# Excerto fornecido:
= = = = =
O meu discurso na sessão solene do 25 de Abril de 2014, na
Assembleia Municipal de Seia
Vir aqui falar, impõe-se desde logo perguntar, que sentido
faz vir aqui a este púlpito discursar, em sessão solene, sobre a revolução do
25 de abril ocorrida há 40 anos? Que consequências e de que adiantará fazê-lo?
Falaremos para nós em efémera passagem, sem resultados palpáveis e pronto?
Passados 40 anos de uma revolução ocorrida no nosso país,
interrogamo-nos sobre o peso das palavras em discursos comemorativos e
perguntamo-nos se vale a pena. Passados estes anos e porque a alma não é nem
deve ser pequena, vamos pelas palavras e não desistimos, pelo menos em acção
simbólica, sublinhando a importância do acto e do facto.
Passados 40 anos continuamos a falar de abril e a fazer
discursos, não para cumprir calendário, mas para continuar a manter viva a
chama dos propósitos que tiraram o país da ditadura. Para repetir as vezes que
forem necessárias, tanto os termos como as frases do dicionário próprio de
abril. Porque as memórias não se apagam e porque através delas seguimos novos
rumos, cumprimos abril, sempre que discursamos, sempre que lembramos. E se é
verdade que as palavras não mudam a realidade, também é verdade que nos ajudam
a pensar, a conversar e a tomar consciência e a consciência pode ajudar a mudar
a realidade.
Por isso, permitam-me que oriente a minha intervenção pela
consciência critica que em primeiro lugar nos deve nortear, no sentido de
ajudarmos a construir um novo país. Permitam-me então que comece pela raíz,
pelos mais novos, pelas crianças e jovens, para quem tudo isto é estranho, para
quem estas comemorações podem ter significado.
Permitam-me que fale daqui para todos, como quem fala para
crianças e jovens e ao contar a história breve da profunda transformação que se
operou a partir de 1974, ajude a entender a história recente do país.
Porque houve um ditador que durante meio século fez mergulhar
o país num profundo atraso económico, cultural e social, quase tão mau como o
que hoje assistimos. Um país guiado por Deus, que amava a pátria, quando jogava
o Eusébio e cantava a Amália e que vivia em torno da família, mas que morria na
miséria, de pão e de liberdade, em tenebrosa opressão. Num sistema de governo
de um homem só, em ditadura, como contraponto a um outro homem que em democracia
e em liberdade nos tem também marcado a vida, ora como ministro ou primeiro-ministro
e agora como presidente da República. Um homem político como tantos outros
destes últimos 40 anos, que nos têm conduzido a caminhos sem retorno. Políticos
que apesar de terem muitos recursos ao dispor da comunidade europeia, que
entretanto foi receptiva à nossa entrada, nos têm cortado a esperança e os
braços para trabalhar. Políticos que nos têm levado ao sítio onde nos
encontramos, tantas vezes sem ânimo e sem perspectivas de emprego, ou tendo
emprego, nos fazem viver, pobres e pouco honrados, por tantos roubos e esquemas
armadilhados.
= = = = =
(Listas de posições articulares)
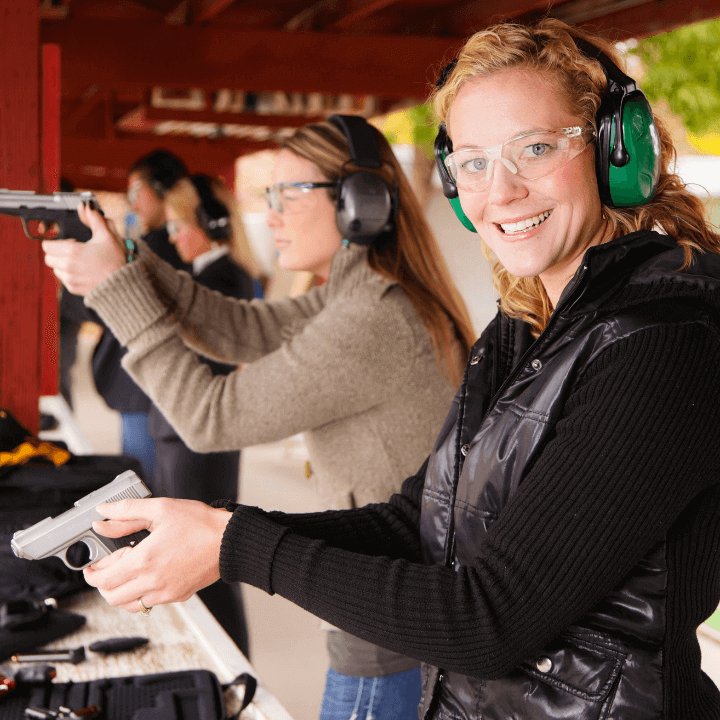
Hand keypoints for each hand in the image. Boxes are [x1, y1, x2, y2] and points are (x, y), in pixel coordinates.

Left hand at [42, 203, 126, 295]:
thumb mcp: (107, 236)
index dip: (56, 242)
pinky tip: (85, 272)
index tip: (70, 242)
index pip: (46, 245)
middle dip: (57, 254)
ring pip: (56, 270)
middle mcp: (67, 266)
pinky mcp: (73, 289)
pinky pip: (65, 280)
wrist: (123, 285)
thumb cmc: (116, 261)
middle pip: (48, 258)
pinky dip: (71, 276)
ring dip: (63, 265)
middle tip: (74, 252)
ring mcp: (69, 279)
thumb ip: (94, 219)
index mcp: (71, 251)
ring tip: (80, 263)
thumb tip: (86, 206)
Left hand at [83, 497, 232, 612]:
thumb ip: (127, 512)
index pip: (103, 578)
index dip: (92, 571)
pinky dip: (139, 594)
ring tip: (126, 571)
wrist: (230, 541)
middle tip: (107, 566)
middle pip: (111, 596)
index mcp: (145, 560)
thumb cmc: (202, 524)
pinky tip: (147, 575)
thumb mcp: (161, 508)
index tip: (93, 562)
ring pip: (128, 605)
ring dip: (119, 591)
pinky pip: (148, 604)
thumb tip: (103, 516)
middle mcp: (153, 581)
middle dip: (102, 582)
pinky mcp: (178, 596)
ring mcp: (166, 593)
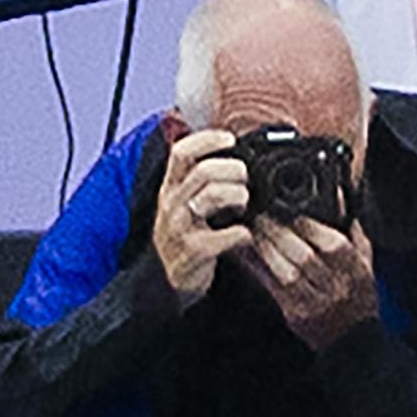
= = = = =
# Objetivo da tarefa:
Cita do discurso sobre o 25 de Abril tudo o que vai desde "Por isso, permitam-me" até "podem ter significado.". Os registos provêm de uma fonte diferente da do discurso.

# Resposta à tarefa:
Por isso, permitam-me que oriente a minha intervenção pela
consciência critica que em primeiro lugar nos deve nortear, no sentido de
ajudarmos a construir um novo país. Permitam-me então que comece pela raíz,
pelos mais novos, pelas crianças e jovens, para quem tudo isto é estranho, para
quem estas comemorações podem ter significado.